ACTION ITEM: Pull every line holding the string "pixel" from the records below.

Hardware project source files:
◇ ◇ ◇ ◇
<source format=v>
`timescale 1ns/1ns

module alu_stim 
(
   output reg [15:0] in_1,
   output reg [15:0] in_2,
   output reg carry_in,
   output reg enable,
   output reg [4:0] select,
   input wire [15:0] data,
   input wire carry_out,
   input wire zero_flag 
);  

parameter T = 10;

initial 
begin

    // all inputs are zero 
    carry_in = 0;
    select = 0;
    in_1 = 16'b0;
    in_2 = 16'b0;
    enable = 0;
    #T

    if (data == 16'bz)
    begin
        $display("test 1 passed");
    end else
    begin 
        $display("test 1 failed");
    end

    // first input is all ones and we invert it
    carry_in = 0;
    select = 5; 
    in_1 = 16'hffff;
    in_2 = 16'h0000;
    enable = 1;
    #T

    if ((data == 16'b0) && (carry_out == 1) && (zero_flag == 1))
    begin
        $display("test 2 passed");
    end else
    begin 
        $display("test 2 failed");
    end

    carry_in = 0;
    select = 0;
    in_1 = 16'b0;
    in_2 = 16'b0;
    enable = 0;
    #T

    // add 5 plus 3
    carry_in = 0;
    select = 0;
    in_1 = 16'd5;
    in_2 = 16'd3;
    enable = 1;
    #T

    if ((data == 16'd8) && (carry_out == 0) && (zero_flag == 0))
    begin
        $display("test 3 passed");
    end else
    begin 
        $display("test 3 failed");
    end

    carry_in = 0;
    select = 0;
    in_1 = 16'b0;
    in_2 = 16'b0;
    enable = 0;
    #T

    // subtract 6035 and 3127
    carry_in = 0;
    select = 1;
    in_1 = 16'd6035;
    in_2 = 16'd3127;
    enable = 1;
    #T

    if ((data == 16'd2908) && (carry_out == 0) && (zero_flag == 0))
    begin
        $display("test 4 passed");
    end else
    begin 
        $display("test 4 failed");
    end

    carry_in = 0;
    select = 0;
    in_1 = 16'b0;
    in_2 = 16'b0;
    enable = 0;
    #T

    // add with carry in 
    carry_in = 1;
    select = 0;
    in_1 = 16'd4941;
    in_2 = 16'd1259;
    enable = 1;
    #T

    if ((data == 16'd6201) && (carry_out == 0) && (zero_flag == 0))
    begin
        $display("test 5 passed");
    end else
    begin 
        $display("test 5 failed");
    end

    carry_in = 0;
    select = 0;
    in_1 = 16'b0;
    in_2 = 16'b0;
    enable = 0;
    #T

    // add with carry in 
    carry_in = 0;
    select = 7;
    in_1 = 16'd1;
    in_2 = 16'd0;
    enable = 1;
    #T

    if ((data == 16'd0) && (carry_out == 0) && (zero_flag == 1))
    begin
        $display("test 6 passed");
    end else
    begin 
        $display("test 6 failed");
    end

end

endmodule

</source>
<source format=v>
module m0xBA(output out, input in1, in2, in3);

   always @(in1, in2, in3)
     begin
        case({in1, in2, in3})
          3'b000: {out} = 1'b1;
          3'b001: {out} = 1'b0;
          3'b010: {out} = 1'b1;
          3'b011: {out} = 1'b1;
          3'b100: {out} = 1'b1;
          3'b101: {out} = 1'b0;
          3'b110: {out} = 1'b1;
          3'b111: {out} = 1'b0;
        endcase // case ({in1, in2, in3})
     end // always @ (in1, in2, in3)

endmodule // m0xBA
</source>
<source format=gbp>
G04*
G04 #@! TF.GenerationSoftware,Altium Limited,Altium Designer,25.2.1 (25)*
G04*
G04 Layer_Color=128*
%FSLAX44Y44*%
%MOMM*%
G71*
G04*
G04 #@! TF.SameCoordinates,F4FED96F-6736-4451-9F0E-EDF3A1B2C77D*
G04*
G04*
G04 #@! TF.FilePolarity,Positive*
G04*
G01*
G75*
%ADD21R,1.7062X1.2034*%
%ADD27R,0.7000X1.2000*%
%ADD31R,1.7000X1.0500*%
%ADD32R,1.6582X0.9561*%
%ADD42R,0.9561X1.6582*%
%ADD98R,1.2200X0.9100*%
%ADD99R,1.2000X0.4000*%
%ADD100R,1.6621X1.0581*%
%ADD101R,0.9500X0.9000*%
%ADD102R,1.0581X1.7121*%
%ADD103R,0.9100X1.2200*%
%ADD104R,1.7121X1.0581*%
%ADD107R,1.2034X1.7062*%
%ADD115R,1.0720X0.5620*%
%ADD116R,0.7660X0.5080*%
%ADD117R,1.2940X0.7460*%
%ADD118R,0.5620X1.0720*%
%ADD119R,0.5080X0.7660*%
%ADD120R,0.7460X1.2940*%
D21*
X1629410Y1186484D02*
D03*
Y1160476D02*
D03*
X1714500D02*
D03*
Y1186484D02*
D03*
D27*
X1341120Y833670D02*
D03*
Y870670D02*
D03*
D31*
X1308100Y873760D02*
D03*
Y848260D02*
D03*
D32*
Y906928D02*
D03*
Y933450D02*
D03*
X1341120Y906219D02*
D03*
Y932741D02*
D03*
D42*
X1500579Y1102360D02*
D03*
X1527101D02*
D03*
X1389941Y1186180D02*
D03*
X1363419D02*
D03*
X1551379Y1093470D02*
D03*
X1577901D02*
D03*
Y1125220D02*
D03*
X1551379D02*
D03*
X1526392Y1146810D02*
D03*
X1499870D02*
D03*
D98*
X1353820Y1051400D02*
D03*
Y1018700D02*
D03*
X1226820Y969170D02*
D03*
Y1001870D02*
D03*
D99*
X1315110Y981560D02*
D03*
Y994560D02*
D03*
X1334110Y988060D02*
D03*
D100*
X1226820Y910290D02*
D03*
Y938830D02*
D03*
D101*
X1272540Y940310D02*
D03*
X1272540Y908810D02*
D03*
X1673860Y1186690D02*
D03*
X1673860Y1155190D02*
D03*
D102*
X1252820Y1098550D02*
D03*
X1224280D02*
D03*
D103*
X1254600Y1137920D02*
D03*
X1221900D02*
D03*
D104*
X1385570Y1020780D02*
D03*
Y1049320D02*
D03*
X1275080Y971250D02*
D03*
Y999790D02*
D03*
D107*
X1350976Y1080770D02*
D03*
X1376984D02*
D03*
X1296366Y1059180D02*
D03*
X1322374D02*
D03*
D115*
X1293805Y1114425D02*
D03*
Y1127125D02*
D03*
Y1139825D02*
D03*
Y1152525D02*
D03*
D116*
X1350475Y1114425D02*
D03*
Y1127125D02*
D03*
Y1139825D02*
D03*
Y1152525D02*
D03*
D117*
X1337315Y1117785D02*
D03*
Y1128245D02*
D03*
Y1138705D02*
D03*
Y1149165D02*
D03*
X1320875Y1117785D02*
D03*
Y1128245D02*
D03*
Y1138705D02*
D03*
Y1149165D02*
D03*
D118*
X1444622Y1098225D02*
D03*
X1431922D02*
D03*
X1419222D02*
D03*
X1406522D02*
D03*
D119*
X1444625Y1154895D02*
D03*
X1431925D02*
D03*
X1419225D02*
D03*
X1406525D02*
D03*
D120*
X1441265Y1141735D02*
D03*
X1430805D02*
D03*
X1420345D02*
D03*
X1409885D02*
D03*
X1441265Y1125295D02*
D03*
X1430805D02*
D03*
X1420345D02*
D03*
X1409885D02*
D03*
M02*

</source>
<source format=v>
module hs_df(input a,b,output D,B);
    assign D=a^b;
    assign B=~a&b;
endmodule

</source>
◇ ◇ ◇ ◇
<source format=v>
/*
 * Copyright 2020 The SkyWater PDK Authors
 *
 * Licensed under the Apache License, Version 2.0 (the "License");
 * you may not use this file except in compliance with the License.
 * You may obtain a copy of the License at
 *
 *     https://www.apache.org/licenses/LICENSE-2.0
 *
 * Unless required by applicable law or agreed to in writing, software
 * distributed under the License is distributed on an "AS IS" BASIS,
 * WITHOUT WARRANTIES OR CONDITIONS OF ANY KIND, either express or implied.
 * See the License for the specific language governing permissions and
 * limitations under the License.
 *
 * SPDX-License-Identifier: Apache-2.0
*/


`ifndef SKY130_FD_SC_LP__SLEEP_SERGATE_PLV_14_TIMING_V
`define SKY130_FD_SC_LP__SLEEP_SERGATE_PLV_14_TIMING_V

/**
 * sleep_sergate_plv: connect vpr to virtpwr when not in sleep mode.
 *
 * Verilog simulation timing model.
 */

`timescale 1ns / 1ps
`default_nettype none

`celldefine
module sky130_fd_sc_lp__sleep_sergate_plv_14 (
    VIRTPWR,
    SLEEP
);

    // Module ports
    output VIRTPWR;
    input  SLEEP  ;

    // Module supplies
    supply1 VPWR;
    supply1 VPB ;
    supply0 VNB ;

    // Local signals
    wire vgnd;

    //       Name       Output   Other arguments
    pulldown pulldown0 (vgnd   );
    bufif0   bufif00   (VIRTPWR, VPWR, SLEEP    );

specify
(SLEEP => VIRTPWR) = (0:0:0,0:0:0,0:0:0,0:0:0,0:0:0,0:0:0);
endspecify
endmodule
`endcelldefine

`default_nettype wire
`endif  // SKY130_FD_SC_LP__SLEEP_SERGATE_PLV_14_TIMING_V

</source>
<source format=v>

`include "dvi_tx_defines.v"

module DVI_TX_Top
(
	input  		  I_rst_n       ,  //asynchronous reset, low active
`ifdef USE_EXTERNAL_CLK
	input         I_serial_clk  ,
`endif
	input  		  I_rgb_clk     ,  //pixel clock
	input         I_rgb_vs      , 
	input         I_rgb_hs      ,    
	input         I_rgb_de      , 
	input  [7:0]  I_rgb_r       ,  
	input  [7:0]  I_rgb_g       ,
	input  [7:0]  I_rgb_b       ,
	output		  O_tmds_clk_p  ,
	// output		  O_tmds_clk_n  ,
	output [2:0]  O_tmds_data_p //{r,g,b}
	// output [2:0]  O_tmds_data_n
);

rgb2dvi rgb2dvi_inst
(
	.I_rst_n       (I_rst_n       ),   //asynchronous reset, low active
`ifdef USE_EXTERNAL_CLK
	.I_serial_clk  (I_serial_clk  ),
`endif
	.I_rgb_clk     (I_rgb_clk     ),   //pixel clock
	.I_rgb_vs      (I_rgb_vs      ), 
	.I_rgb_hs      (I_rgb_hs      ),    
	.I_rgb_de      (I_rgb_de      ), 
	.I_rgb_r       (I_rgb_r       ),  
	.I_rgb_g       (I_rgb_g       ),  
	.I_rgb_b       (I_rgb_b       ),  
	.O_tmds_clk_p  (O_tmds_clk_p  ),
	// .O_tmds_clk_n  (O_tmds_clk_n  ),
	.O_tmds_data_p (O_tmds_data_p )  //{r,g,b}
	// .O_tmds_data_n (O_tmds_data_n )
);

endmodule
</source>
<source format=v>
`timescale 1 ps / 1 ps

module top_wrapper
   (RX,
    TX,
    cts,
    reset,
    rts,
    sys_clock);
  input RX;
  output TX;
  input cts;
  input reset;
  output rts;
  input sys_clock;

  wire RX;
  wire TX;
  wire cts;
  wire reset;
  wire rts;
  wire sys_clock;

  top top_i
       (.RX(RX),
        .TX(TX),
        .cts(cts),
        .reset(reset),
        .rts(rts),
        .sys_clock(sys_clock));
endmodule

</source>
◇ ◇ ◇ ◇
SOLUTION FOR THIS EXERCISE:
	input  		  I_rgb_clk     ,  //pixel clock
	.I_rgb_clk     (I_rgb_clk     ),   //pixel clock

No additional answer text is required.